Paul, malgré ses distractions extérieures, garda toujours la prétention de tout régenter au logis. C’est à cette même époque que Martha fit savoir haut et fort qu’elle n’était plus disposée à subir en permanence ses directives.

Il va falloir l’affronter une bonne fois pour toutes, en choisissant le moment approprié, c'est-à-dire le jour où la goutte d’eau fera déborder le vase, sinon je n’y arriverai jamais. Je l’entends déjà :

Allons bon, c'est nouveau ça, Madame veut faire partie du mouvement de libération de la femme sans 

doute !

-   Ce n’est pas tout à fait comme ça que je ressens les choses ! Moi, je dirais plutôt me libérer du joug de l’homme qui partage ma vie !

Paul, n’en revenait pas ! Aussi, s’il n’y eut jamais de vaisselle cassée, ils avaient trop l’un et l’autre le sens de la valeur des choses. Des désaccords sonores refaisaient surface parfois, mais c’était la plupart du temps pour des futilités.

– J’étouffe ! Il est temps que je décide moi-même de certaines actions, sans avoir à lui rendre compte ou lui demander la permission !

Cela ne fit pas non sans mal, Martha, n’étant pas toujours convaincue d’avoir toujours raison. Elle culpabilisait facilement, tout en ne laissant rien paraitre.  Dans ces moments-là, Paul la regardait de façon étrange, presque malheureux.

En perdant sa jeunesse inévitablement, ce qu’il ne vivait pas forcément bien, fallait-il en plus qu’il perde son pouvoir envers sa femme, n’était-il plus le chef de famille, celui - qui sait - et qui dirige le navire ?

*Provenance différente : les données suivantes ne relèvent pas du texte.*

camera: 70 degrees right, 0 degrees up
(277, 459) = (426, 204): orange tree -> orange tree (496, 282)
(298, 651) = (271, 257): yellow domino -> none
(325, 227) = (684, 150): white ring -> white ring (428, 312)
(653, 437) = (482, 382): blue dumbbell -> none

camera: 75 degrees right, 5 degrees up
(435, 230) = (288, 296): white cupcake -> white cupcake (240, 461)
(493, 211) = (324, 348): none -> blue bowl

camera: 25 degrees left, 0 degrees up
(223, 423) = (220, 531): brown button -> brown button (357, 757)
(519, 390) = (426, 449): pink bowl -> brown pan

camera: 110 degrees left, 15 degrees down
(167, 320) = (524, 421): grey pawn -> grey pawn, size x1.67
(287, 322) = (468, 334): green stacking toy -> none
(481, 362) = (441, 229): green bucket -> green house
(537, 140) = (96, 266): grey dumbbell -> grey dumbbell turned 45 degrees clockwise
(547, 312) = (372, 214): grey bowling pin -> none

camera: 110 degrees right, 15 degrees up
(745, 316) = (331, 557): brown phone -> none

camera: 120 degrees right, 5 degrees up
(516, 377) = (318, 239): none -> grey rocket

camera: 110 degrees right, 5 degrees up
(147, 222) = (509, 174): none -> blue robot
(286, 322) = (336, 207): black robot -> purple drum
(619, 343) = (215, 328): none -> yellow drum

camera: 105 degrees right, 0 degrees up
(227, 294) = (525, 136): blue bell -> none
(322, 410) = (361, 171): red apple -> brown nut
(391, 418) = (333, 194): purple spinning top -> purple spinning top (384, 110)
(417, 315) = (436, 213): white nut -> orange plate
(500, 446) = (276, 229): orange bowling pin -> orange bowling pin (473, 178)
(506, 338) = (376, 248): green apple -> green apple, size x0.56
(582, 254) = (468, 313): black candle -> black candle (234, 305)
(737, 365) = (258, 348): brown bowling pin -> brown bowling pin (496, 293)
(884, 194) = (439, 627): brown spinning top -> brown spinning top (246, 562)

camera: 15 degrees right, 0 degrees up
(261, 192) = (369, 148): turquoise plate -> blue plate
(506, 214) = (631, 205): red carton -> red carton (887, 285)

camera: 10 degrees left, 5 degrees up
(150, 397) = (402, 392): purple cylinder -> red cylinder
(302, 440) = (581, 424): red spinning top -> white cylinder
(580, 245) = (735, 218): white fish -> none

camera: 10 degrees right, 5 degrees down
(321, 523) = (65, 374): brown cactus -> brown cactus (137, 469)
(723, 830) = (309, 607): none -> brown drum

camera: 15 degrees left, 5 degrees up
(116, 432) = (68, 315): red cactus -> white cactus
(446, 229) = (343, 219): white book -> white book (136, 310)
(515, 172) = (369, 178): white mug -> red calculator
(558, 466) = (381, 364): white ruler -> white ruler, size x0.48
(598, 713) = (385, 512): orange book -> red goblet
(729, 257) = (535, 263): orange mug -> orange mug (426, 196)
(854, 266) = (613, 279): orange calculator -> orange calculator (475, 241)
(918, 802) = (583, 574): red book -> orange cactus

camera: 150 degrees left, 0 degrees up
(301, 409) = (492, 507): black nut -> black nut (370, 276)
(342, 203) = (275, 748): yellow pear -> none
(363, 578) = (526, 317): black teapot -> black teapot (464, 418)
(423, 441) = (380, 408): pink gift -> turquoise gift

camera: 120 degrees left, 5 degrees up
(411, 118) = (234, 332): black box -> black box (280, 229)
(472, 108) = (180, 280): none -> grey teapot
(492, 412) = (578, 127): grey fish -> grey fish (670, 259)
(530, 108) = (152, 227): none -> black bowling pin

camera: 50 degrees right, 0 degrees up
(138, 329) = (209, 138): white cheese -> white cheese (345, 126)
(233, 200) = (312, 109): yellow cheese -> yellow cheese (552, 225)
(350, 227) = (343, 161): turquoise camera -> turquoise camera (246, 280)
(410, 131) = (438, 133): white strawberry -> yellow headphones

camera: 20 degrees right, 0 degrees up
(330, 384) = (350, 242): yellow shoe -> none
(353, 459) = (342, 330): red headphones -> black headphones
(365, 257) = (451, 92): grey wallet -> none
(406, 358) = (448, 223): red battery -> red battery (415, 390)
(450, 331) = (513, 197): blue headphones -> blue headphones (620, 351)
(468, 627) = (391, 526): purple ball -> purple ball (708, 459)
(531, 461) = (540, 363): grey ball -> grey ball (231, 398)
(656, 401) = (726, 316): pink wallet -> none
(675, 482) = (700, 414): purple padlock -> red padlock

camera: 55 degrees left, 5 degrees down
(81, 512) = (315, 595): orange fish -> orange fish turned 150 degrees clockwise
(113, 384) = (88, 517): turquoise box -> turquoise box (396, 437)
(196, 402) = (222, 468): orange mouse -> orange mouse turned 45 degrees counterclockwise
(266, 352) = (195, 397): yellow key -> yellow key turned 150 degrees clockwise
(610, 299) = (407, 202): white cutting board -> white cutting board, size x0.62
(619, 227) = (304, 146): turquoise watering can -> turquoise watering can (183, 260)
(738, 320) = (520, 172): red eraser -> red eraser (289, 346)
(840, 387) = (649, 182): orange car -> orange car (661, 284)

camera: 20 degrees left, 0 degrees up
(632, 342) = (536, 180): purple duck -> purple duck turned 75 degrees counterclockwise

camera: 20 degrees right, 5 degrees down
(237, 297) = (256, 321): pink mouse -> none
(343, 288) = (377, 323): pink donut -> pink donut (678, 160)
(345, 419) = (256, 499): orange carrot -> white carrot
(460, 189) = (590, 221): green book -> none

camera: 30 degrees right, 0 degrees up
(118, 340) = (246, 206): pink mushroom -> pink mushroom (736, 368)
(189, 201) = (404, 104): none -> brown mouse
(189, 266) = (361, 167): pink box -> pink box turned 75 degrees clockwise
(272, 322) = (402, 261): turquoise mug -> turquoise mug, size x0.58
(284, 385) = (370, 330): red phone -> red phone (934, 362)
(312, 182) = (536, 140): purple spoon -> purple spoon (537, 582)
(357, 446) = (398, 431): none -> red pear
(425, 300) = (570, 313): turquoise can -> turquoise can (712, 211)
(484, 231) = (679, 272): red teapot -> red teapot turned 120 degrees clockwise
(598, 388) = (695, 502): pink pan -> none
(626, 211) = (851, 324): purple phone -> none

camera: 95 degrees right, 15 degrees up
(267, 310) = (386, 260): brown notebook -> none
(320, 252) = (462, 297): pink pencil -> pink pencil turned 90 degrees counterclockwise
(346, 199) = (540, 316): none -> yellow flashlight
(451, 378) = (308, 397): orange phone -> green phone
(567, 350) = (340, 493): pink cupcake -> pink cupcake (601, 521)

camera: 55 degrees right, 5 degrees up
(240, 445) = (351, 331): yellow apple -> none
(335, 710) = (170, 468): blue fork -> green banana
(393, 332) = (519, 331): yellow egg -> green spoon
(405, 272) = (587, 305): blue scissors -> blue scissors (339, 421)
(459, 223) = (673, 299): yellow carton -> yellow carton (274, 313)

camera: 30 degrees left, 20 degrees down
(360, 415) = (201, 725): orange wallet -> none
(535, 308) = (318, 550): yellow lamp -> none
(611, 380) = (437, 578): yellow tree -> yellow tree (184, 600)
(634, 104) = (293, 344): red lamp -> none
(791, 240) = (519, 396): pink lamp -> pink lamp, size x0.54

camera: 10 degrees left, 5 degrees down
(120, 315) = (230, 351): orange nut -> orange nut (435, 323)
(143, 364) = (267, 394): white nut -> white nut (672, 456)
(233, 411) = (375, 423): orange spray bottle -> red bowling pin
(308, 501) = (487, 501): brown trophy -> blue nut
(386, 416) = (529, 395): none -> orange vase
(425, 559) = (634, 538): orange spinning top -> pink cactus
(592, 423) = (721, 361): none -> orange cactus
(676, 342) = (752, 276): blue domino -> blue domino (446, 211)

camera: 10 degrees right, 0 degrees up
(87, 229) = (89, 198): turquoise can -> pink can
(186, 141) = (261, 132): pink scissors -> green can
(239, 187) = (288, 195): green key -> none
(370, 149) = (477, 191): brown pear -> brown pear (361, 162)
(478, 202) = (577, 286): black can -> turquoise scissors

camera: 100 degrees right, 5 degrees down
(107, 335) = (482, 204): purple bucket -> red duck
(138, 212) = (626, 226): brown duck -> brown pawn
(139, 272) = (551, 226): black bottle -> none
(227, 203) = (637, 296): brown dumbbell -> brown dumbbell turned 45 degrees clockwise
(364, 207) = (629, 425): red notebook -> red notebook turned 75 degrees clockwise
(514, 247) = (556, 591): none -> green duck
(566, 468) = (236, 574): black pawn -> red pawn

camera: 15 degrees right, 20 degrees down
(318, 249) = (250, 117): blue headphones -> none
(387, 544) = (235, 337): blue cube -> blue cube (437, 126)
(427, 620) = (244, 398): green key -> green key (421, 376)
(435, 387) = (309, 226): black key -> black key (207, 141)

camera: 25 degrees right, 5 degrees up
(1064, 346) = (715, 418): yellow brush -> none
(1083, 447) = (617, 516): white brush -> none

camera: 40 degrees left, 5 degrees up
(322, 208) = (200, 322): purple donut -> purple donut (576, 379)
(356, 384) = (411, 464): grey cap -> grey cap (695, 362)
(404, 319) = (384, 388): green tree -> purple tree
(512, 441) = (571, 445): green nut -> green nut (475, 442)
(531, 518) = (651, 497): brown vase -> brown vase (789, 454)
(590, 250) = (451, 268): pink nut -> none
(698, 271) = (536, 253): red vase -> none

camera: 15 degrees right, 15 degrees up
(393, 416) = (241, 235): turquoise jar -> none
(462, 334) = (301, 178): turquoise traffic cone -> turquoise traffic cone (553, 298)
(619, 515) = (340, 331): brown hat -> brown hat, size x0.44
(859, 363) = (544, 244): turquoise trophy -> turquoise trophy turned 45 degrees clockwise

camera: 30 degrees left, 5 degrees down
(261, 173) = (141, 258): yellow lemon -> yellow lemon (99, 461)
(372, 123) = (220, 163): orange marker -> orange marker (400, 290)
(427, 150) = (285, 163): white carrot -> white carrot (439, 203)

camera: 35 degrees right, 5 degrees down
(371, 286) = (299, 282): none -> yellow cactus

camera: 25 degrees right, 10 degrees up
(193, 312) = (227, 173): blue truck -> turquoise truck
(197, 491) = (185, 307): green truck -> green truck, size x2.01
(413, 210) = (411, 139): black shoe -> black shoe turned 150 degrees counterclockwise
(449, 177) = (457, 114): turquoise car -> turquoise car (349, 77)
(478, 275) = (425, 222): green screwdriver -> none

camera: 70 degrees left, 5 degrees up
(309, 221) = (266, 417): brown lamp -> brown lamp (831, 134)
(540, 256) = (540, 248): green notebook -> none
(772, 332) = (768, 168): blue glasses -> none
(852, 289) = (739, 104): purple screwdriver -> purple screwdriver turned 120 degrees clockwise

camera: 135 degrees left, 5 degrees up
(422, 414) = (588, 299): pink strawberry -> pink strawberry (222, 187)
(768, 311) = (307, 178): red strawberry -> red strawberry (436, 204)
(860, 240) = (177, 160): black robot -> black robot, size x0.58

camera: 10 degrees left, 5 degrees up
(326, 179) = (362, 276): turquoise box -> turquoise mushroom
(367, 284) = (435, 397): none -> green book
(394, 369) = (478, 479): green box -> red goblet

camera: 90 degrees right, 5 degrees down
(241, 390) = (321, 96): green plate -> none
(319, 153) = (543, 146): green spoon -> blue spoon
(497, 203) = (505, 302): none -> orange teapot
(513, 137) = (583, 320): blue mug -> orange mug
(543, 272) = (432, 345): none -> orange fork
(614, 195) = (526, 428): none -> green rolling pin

Dans les périodes calmes, des échanges sur la vieillesse et les conséquences sur leur vie future, préoccupaient Paul et Martha.

Le temps - d’après - se profilait inexorablement dans un avenir pas très éloigné pour tous les deux.

― Le temps s’impose à moi, mais je veux accompagner ma vieillesse, que ce mot est triste ! Alors disons plutôt cette évolution due à l’âge. Je veux la gérer et non la subir !  Je sais que je dois faire face à des changements, dont certains sont inévitables et imprévisibles. Ma vie professionnelle est arrivée à son terme, il me reste, toutefois, la richesse de toutes les découvertes que j’ai pu faire tout au long de ma vie. Le plus difficile, c'est d’admettre, de ralentir mes mouvements et mes actes.

― Je te rejoins bien là sur la nécessité à l’avenir de ralentir le rythme de notre vie, et admettre que nous fournissons plus d’effort dans chacun de nos actes, c’est ainsi, il nous faut bien l’accepter bon gré mal gré.

 Il fallut bien du temps pour qu’un léger changement dans leur façon de se comporter l’un envers l’autre, pointe discrètement à l’approche de la retraite. Ce moment si important où le couple doit faire face à une vérité réciproque, à des remises en cause. Les prémices d’une évolution plus sereine, moins agressive, frémissaient très timidement et l’atmosphère se fit un peu plus légère dans la maison.